Surgery is an apprenticeship and in those days you learned on the job as well as studying for the surgical exams. I soon found myself immersed in an academic surgical career in Birmingham when the NHS was all about service (no litigation in those days) because we loved it and wanted to learn. These were 180 hour working weeks of on call and living in whilst studying, being a hopeless father and climbing the academic ladder, but I have no regrets. We discovered C. difficile and even in 1976 predicted that it would become a “superbug” that could prove almost impossible to eradicate. Another first was to develop an operation to avoid stoma bags for young people with colitis using stapling devices that made the surgery quick and safe. As a consequence, patients would be referred from all over the UK and parts of the rest of the world for this operation. We had a research team with doctors from all over the globe working in an incredible multicultural environment of academic endeavour. The product, over 500 publications and a number of books. As a consequence, I spent much time overseas as a visiting professor: Harvard, Cape Town when Nelson Mandela was released from Robin Island, Leiden at the invitation of the Queen of the Netherlands and many others. The work of promoting bowel cancer screening in Europe involved collaboration with Pope John Paul who had himself been a sufferer. A legacy which seems likely to continue has been the “Bible” of Colorectal Surgery in two volumes started by two of us in 1980 and now in its fourth edition as a multi-author international reference work.
There comes a time when working with a headlamp down at the bottom of the pelvis becomes an occupational hazard and I was keen to see what new things I might explore outside the shackles of an increasingly regulated and care less health service. It was an old Monktonian who suggested I quit and work at the Christian Medical College (CMC) in Vellore South India. There followed an amazing serendipity, a vacant locum consultant post in my department was filled by Benji, a guy at CMC who had been asked to set up a new colorectal unit, but with very little experience in the new technologies. We worked together, became close friends and so I decided to retire and do new things.

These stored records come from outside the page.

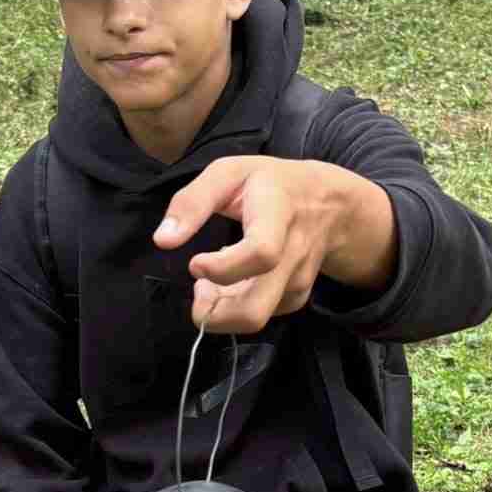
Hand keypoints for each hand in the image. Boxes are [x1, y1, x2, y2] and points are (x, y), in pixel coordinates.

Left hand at [153, 155, 395, 333]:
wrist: (329, 203)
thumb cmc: (270, 183)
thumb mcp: (229, 173)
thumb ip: (193, 202)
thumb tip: (162, 240)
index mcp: (278, 214)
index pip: (261, 253)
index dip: (222, 269)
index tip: (196, 263)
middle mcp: (293, 253)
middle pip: (255, 309)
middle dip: (214, 314)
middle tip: (198, 291)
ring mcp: (299, 280)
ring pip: (256, 319)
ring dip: (221, 312)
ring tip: (209, 286)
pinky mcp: (297, 297)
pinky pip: (263, 315)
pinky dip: (237, 309)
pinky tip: (231, 285)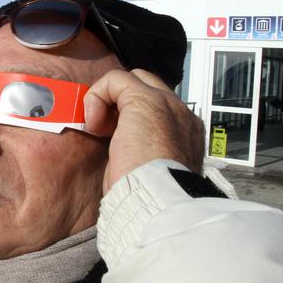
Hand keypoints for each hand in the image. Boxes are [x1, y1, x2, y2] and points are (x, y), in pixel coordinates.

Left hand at [84, 69, 204, 193]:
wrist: (157, 202)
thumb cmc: (147, 198)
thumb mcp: (149, 172)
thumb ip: (142, 149)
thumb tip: (121, 145)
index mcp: (187, 134)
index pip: (158, 107)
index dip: (129, 115)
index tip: (112, 137)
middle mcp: (182, 114)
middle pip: (146, 86)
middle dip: (118, 101)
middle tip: (103, 129)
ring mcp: (167, 104)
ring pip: (130, 79)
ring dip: (106, 100)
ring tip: (99, 129)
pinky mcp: (145, 100)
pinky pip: (115, 80)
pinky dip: (97, 96)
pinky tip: (94, 123)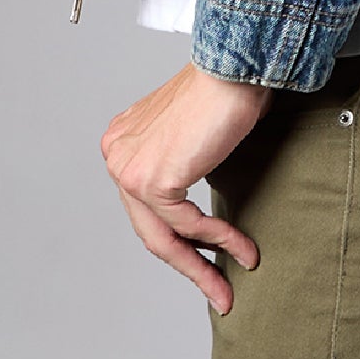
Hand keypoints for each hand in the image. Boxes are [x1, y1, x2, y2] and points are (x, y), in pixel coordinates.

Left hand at [100, 63, 269, 312]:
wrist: (235, 65)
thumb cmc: (228, 90)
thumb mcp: (197, 136)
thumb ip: (188, 168)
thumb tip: (203, 219)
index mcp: (124, 142)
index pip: (148, 207)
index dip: (180, 241)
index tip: (210, 263)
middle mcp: (117, 154)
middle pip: (150, 227)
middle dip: (188, 265)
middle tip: (218, 292)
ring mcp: (128, 167)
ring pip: (164, 235)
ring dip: (203, 264)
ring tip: (232, 283)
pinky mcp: (150, 178)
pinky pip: (186, 225)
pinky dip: (218, 241)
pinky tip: (242, 249)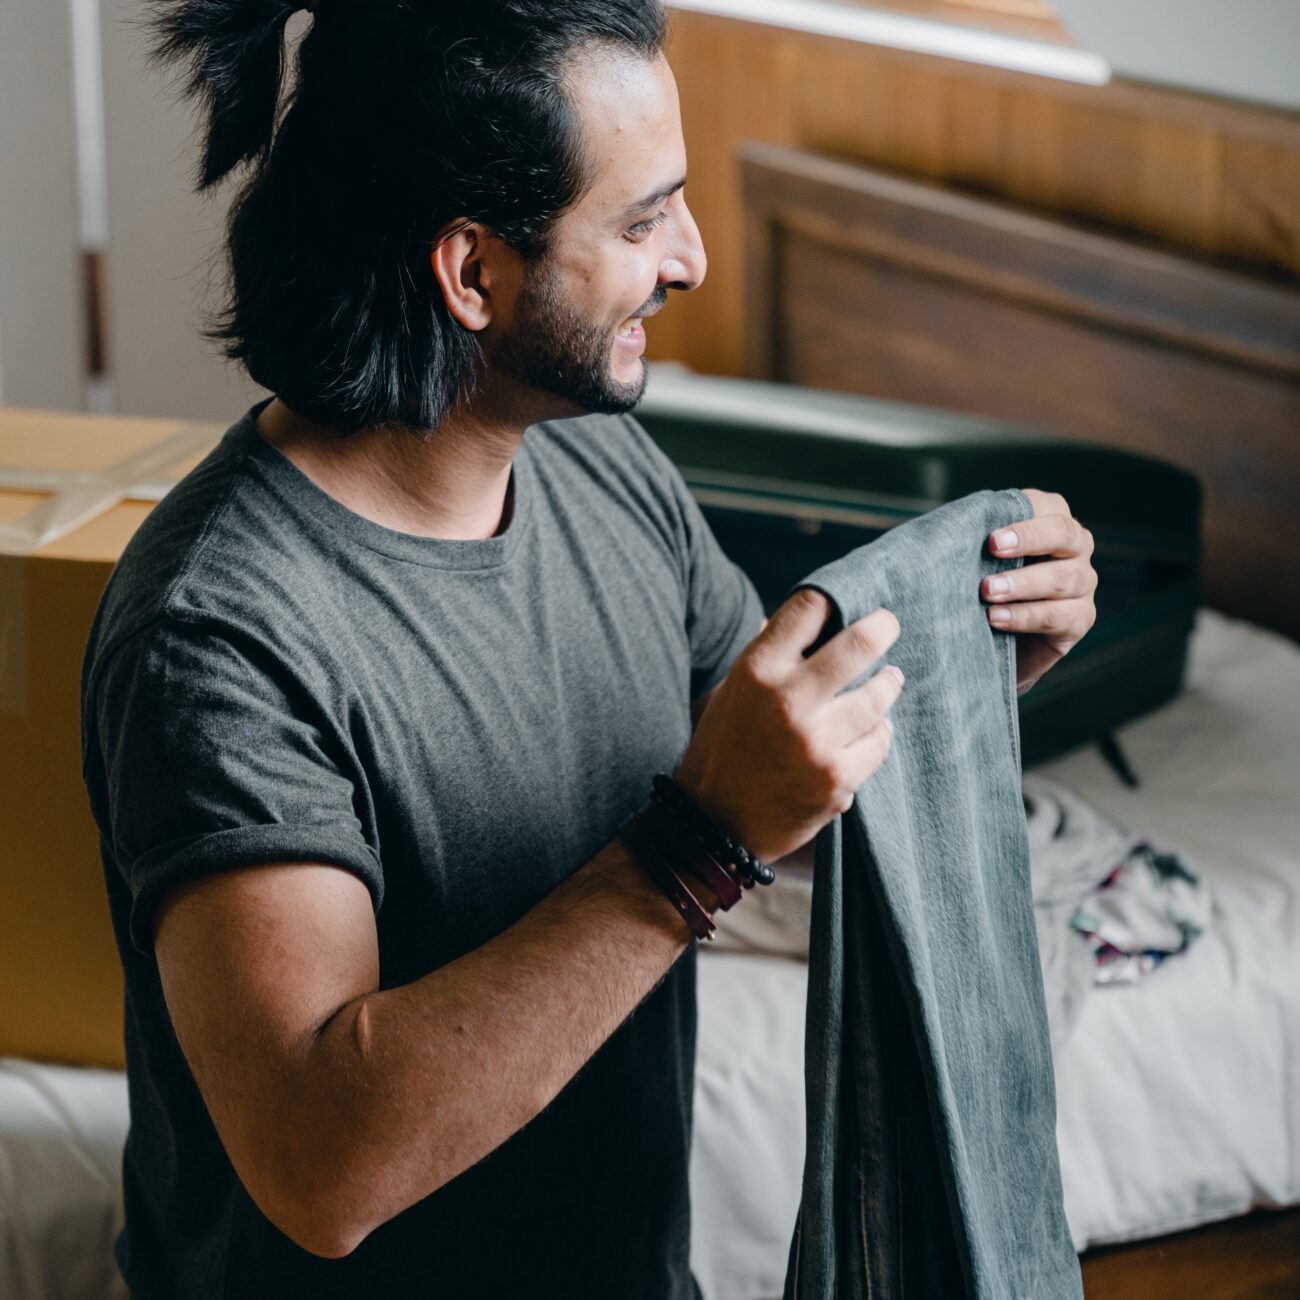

For over twelve years I visited CMC to operate with Benji and his team, teach, assist with Postgraduate meetings and undertake collaborative research. To fund this and other aspirations: becoming a student again, inventions and charitable activities I set up a business as an expert witness for the courts. The BDRF (Bowel disease research foundation) was my first endeavour in which we managed to turn around an organisation with £100K in a bank that was doing nothing, to an organisation which raised over £5 million in 10 years, thereby funding over 200 research projects. An MA in Theology and Health at Durham was the catalyst to the other charity: the MASIC foundation. Although as a surgeon I had repaired many childbirth injuries which had rendered mothers incontinent of waste, I had not appreciated the devastating impact that this unspoken taboo had had on their self-esteem, dignity, motherhood, and their isolation in society.
They have no support, no one to talk with, no advice over intimate family matters and treatment never cures. So another new adventure begins to see how best we can provide support, awareness, prevention of these injuries and a change in health policies that will improve their well-being.
I now seem to be back on the Monkton scene and through the initiative of John Bush who initiated the 1868 Society, we might be able to generate a few ideas to support Monkton as we celebrate the forthcoming 150th birthday.